WRITTEN TASK »
Write out the lines of the items below as a numbered list, skipping blank lines and omitting the pictures.

[Stored data entries]
################
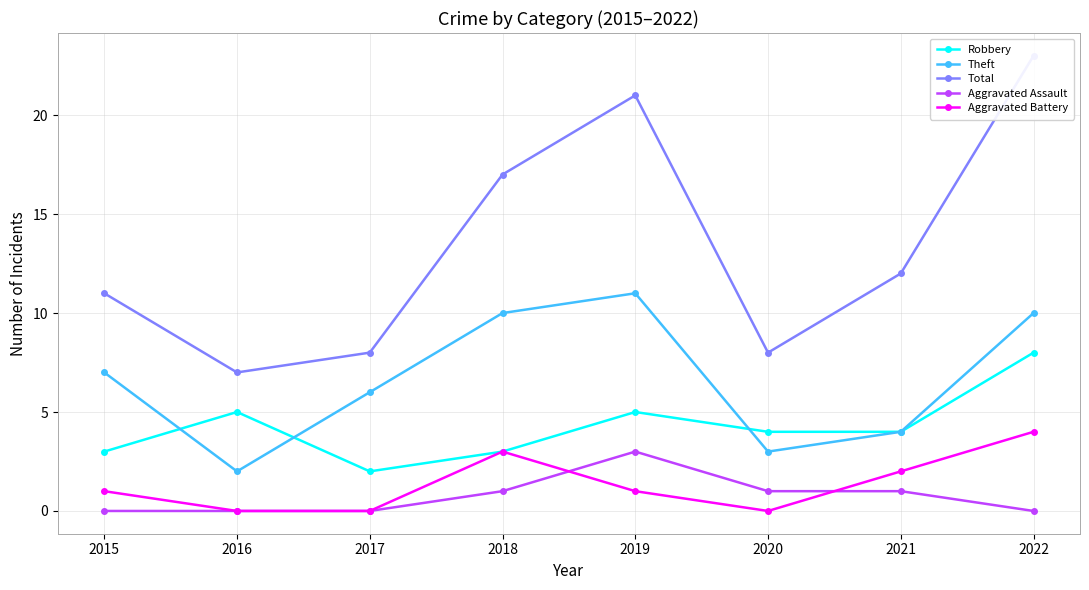

Reading left to right, transcribe all the data shown in this chart.

Robbery: 3	5	2	3	5	4	4	8
Theft: 7	2	6	10	11	3	4	10
Total: 11	7	8	17	21	8	12	23
Aggravated Assault: 0	0	0	1	3	1	1	0
Aggravated Battery: 1	0	0	3	1	0	2	4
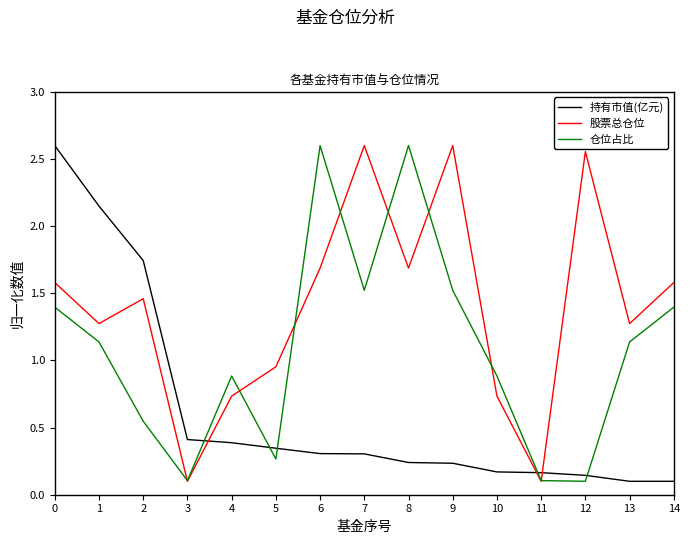

What is the difference between the second highest and minimum values in the 股票总仓位 series?

2.5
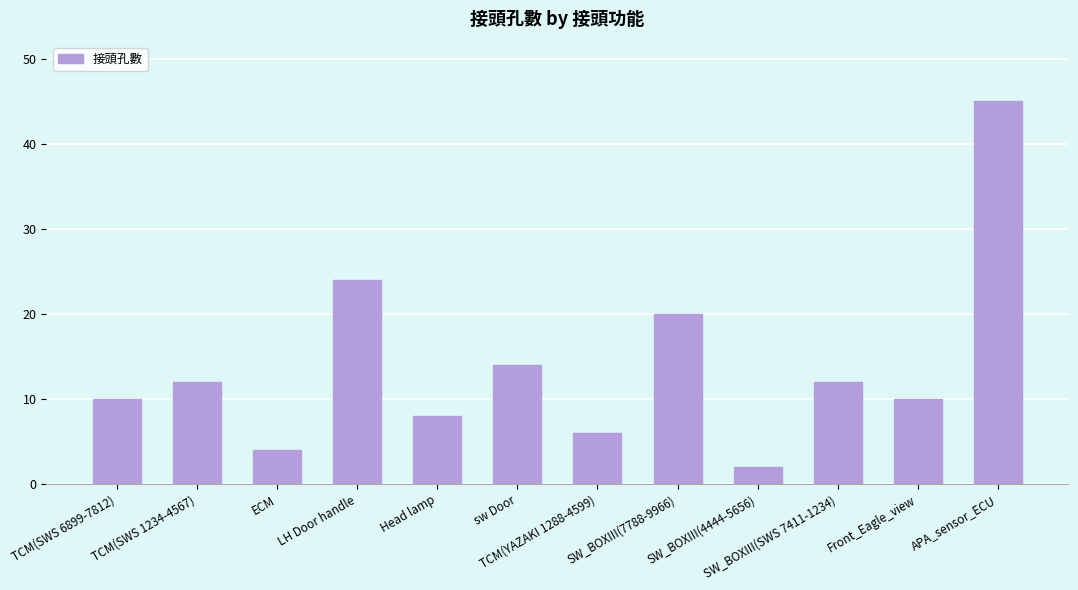

At which category does the chart reach its peak across all series?

APA_sensor_ECU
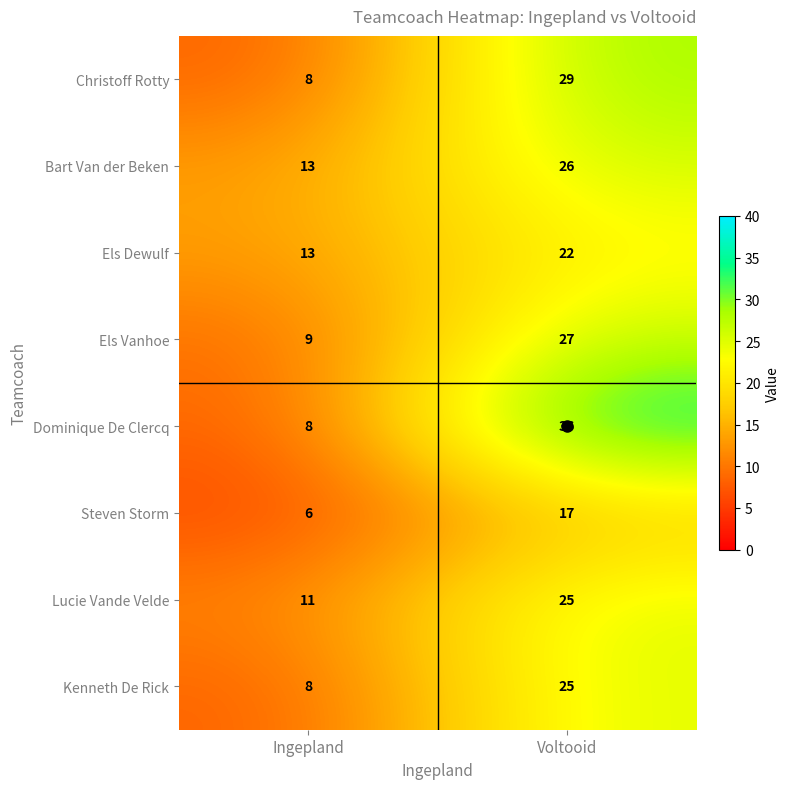

What is the total value across all series at Ingepland?

76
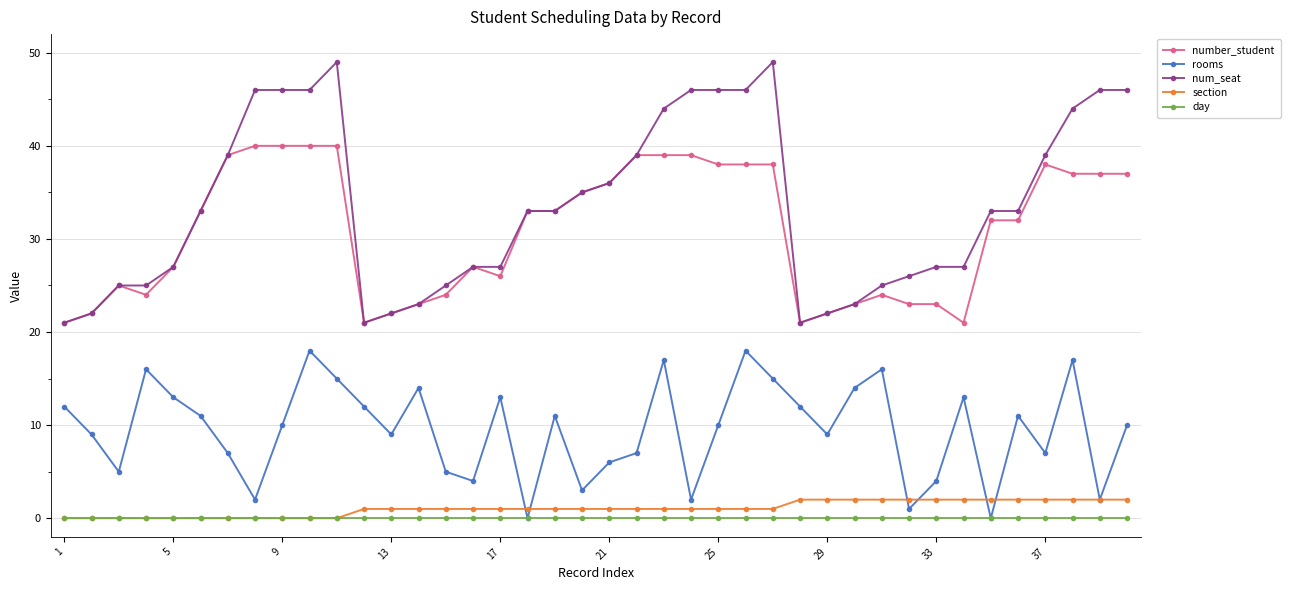

True or false: num_seat and section cross at least once.

False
################
TASK RESPONSE »
1. Reading left to right, transcribe all the data shown in this chart.
2. Robbery: 3	5	2	3	5	4	4	8
3. Theft: 7	2	6	10	11	3	4	10
4. Total: 11	7	8	17	21	8	12	23
5. Aggravated Assault: 0	0	0	1	3	1	1	0
6. Aggravated Battery: 1	0	0	3	1	0	2	4
7. What is the difference between the second highest and minimum values in the 股票总仓位 series?
8. 2.5
9. At which category does the chart reach its peak across all series?
10. APA_sensor_ECU
11. What is the total value across all series at Ingepland?
12. 76
13. True or false: num_seat and section cross at least once.
14. False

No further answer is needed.